Former West Indies batter Chris Gayle at a T20 World Cup promo event.  RANDY BROOKS/AFP via Getty Images

The International Cricket Council (ICC) is looking to June's Men's T20 World Cup to "pique the interest" of American sports fans before cricket makes its Olympic return at Los Angeles 2028.

The tournament, which runs from 1-29 June, will be the first major cricket event staged in the United States which is co-hosting with the West Indies. Despite baseball being the national sport, cricket has grown in popularity in recent years with MI New York winning last year's inaugural Major League Cricket (MLC) title.
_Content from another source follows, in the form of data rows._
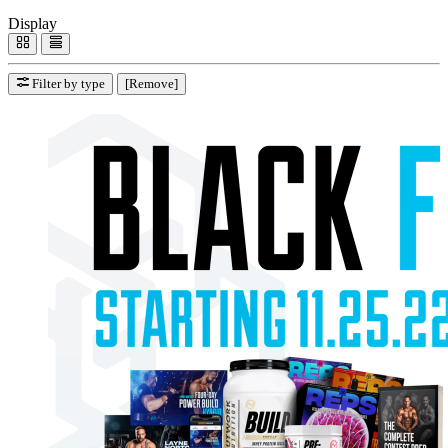
Display
Filter by type
[Remove]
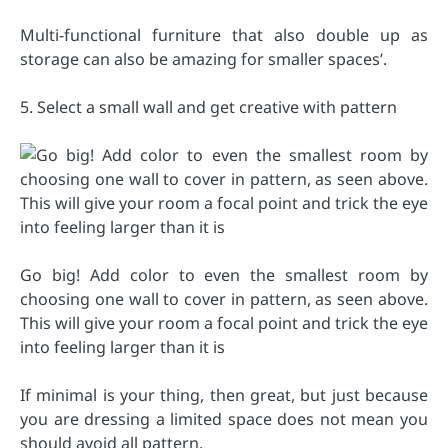
Multi-functional furniture that also double up as
storage can also be amazing for smaller spaces’.
5. Select a small wall and get creative with pattern
Go big! Add color to even the smallest room by
choosing one wall to cover in pattern, as seen above.
This will give your room a focal point and trick the eye
into feeling larger than it is
If minimal is your thing, then great, but just because
you are dressing a limited space does not mean you
should avoid all pattern.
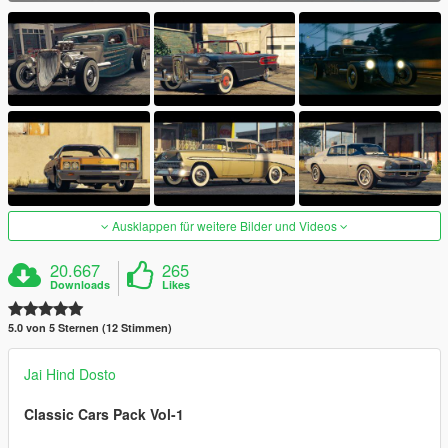
Ausklappen für weitere Bilder und Videos
20.667
265
Downloads
Likes
5.0 von 5 Sternen (12 Stimmen)
Jai Hind Dosto
Classic Cars Pack Vol-1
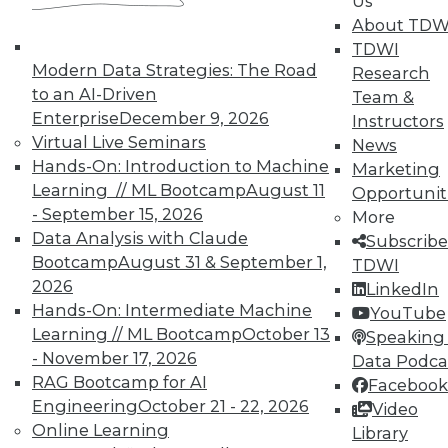
Us
courses taught by experts. Save an extra
About TDW
10% off the current price with code
TDWI
UPSIDE
!
Modern Data Strategies: The Road
Research
to an AI-Driven
Team &
Enterprise
December 9, 2026
Instructors
Virtual Live Seminars
News
Hands-On: Introduction to Machine
Marketing
Learning // ML Bootcamp
August 11
Opportunit
TDWI MEMBERSHIP
- September 15, 2026
More
Accelerate Your Projects,
Data Analysis with Claude
Subscribe
and Your Career
Bootcamp
August 31 & September 1,
TDWI
TDWI Members have access to exclusive research
2026
LinkedIn
reports, publications, communities and training.
Hands-On: Intermediate Machine
YouTube
Learning // ML Bootcamp
October 13
Speaking 
Individual, Student, and Team memberships
- November 17, 2026
Data Podca
available.
RAG Bootcamp for AI
Facebook
Engineering
October 21 - 22, 2026
Video
Membership Information
Online Learning
Library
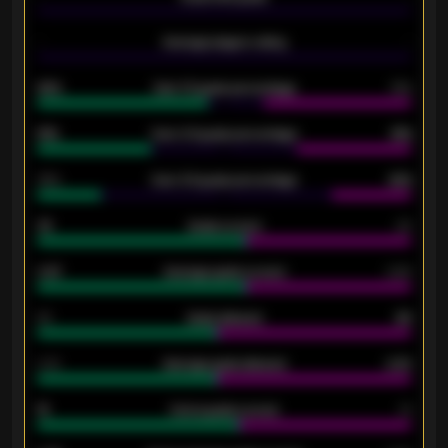
-
Average players rating
-
92%
Over 1.5 goals percentage
79%
61%
Over 2.5 goals percentage
61%
34%
Over 3.5 goals percentage
42%
33
Goals scored
26
0.87
Average goals scored
0.68
80
Goals allowed
86
2.10
Average goals allowed
2.30
15
Home goals scored
13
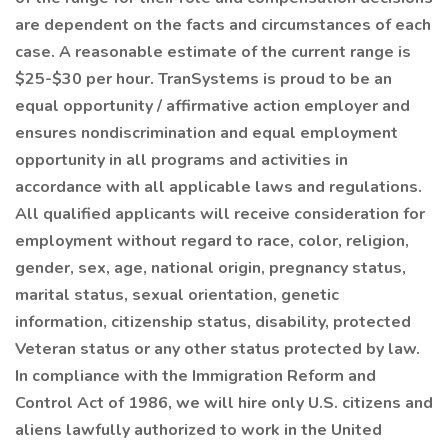
are dependent on the facts and circumstances of each
case. A reasonable estimate of the current range is
$25-$30 per hour. TranSystems is proud to be an
equal opportunity / affirmative action employer and
ensures nondiscrimination and equal employment
opportunity in all programs and activities in
accordance with all applicable laws and regulations.
All qualified applicants will receive consideration for
employment without regard to race, color, religion,
gender, sex, age, national origin, pregnancy status,
marital status, sexual orientation, genetic
information, citizenship status, disability, protected
Veteran status or any other status protected by law.
In compliance with the Immigration Reform and
Control Act of 1986, we will hire only U.S. citizens and
aliens lawfully authorized to work in the United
The second MLC season begins days after the completion of the Men's T20 World Cup where a record 20 teams will vie for the world crown with England defending the title they won in Australia in November 2022. The three American host venues are the Central Broward Regional Park Stadium in Lauderhill, Florida, Grand Prairie Stadium in Texas, and Nassau Country International Cricket Stadium in East Meadow, New York which this week took delivery of the drop-in pitches to be used during the competition.

Chris Tetley, the ICC's head of events, told AFP, "The fact that a World Cup has come to the US - the largest sports market in the world - that in itself has generated a lot of interest. This is a key stepping stone for the promotion of the game towards 2028 and beyond in terms of providing world-class cricket for the massive existing fanbase that the sport already has in the US.

"We are trying to give them something they haven't had on their doorstep before and maybe pique the interest of the American sports community by telling them that cricket's actually an older sport in the US than baseball."

T20 - the 20-over per side format which was only coined in 2003 - is being used at LA 2028 and, thanks to the Indian Premier League (IPL) and other national franchise leagues, has become easily the most popular form of the game.


Cricket made its sole previous Olympic appearance back in 1900 with Baron Pierre de Coubertin, the pioneer of the modern Olympics, once claiming that cricket had "practically no appeal for those who are not British".

Over the past few decades, cricket has become an Indian obsession with the IPL now one of the most lucrative and watched sporting events on the planet. The sport retains its appeal in traditional strongholds like England, Australia, South Africa and the Indian subcontinent, but Afghanistan has recently ascended to become a thorn in the side of the big nations. Women's cricket also goes from strength to strength with Thailand appearing in the 2020 T20 Women's World Cup.